Hätte man sich ja denken können, dass Nikolaus „Otto“, engagiert wie er ist, selbst außerhalb seiner heißen Dienstphase die Füße nur höchst selten hochlegt: Wer sich – nach dem Vorbild des heiligen Nikolaus, Bischof von Myra – für die Kinder, für die Armen und für die Schwachen einsetzt, der hat auch außerhalb des Monats Dezember reichlich zu tun: Wenn er also nicht gerade rot gewandet, mit Glöckchen, Jutesack und goldenem Buch unterwegs ist, kümmert sich der Mitbegründer des „Mettinger Arbeitskreises Eine Welt“ gemeinsam mit seinen Freunden um soziale Hilfsprojekte rund um den Globus.
Den weißen Rauschebart frisch gekämmt, den purpurroten Festtagsumhang gebügelt – und natürlich: die lange Liste mit den guten und den nicht ganz so guten Taten der Menschen eingepackt. Als einer von sieben Nikoläusen des Mettinger Arbeitskreises Eine Welt ist Otto Nienhoff nun schon in seinem 26. Winter unterwegs, um Kinder, Jugendliche und gern auch Erwachsene zu beglücken. Und manchmal auch, um dem einen oder anderen von ihnen sanft, aber nachdrücklich die Leviten zu lesen. „Ja, so ist das wohl“, raunt der 65-Jährige, „wir Nikoläuse gelten bei vielen als moralische Instanz.“ Ein Schmunzeln legt sich auf sein Gesicht.

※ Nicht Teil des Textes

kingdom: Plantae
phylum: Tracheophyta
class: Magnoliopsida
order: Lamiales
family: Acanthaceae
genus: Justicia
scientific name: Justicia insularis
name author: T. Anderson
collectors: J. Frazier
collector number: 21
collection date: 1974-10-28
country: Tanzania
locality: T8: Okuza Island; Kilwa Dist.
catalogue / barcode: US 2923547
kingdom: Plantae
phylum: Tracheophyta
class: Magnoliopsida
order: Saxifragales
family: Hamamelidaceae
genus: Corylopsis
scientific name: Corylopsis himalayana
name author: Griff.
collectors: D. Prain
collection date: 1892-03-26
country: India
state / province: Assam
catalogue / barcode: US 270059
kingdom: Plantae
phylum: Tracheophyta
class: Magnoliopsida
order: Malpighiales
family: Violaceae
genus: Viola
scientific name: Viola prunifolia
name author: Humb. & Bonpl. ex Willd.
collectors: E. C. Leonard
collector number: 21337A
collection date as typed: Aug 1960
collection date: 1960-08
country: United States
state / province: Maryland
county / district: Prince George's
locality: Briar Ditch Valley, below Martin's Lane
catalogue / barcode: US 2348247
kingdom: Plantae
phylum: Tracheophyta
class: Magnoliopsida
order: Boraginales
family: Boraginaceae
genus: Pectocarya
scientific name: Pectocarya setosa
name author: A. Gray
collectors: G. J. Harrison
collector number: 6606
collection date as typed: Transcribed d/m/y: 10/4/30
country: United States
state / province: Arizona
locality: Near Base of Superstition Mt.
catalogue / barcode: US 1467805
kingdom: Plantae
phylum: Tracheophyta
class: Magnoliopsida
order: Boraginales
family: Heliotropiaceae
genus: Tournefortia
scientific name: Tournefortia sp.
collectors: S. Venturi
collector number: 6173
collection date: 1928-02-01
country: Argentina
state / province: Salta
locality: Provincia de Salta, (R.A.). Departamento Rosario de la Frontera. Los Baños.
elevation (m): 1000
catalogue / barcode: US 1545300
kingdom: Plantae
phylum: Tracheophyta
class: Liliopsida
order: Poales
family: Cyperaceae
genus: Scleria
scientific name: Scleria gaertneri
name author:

Aber mal ehrlich: Haben kleine Schelme etwas zu befürchten, wenn es bei ihnen am Nikolausabend vor der Haustür rumpeln und pumpeln sollte? Nikolaus Otto zwinkert aus freundlichen Augen unter der Mitra hervor: „Vor dem Nikolaus braucht niemand Angst zu haben“, sagt er. Dass Drohen und Schimpfen keine guten Helfer beim Großwerden sind, weiß er nur allzu gut: Schließlich hat der gebürtige Borkener, als er noch ein junger Kerl war, Pädagogik studiert und als Mathematiklehrer seinen Schülern das Rechnen beigebracht. „Mut machen. Trösten, wenn es mal nicht so gut geklappt hat. Und vor allem: viel loben“ – das ist das erzieherische Konzept von Nikolaus Otto.
Wie reagiert er, wenn er doch mal einen bedenklichen Eintrag in seinem goldenen Buch entdeckt? „Timo erledigt seine Hausaufgaben nicht ordentlich.“ Oder: „Jule will ihren Schnuller nicht abgeben.“ Oder: „Finn und Nele streiten sich dauernd.“ Der Nikolaus nickt bedächtig und denkt in aller Ruhe nach, bevor er antwortet: „Im Laufe der Jahre habe ich viele Geschichten gesammelt“, berichtet er. „Die handeln nicht bloß von der Weihnachtszeit oder vom echten Nikolaus, sondern auch von den kleinen und großen Schwächen der Menschen.“ Oft gebe es da genau die passende Stelle, in der sich die Kinder mit ihren Problemen wiederfänden. „Und meistens steckt da auch ein guter Tipp oder sogar die Lösung für den persönlichen Konflikt drin.“
Er lächelt. Ja, die Vorfreude auf seinen großen Tag am 6. Dezember ist ihm anzumerken. Rund 70 Besuche stehen für ihn und seine Kollegen im Terminkalender. Wenn sich Nikolaus Otto dann spät in der Nacht erschöpft, aber glücklich zu Hause in seinen Lieblingssessel fallen lässt, wird er seiner Frau Maria wohl wieder von den vielen lustigen, bewegenden und zu Herzen gehenden Begebenheiten erzählen, die er in dieser Nikolaussaison erlebt hat. Der Privatmann Otto Nienhoff wird sich zudem darüber freuen, dass der Mettinger Eine-Welt-Verein mit den Einnahmen und Spenden aus der Aktion seine Hilfsprojekte von Brasilien bis Madagaskar, von Rumänien bis Ghana unterstützen kann.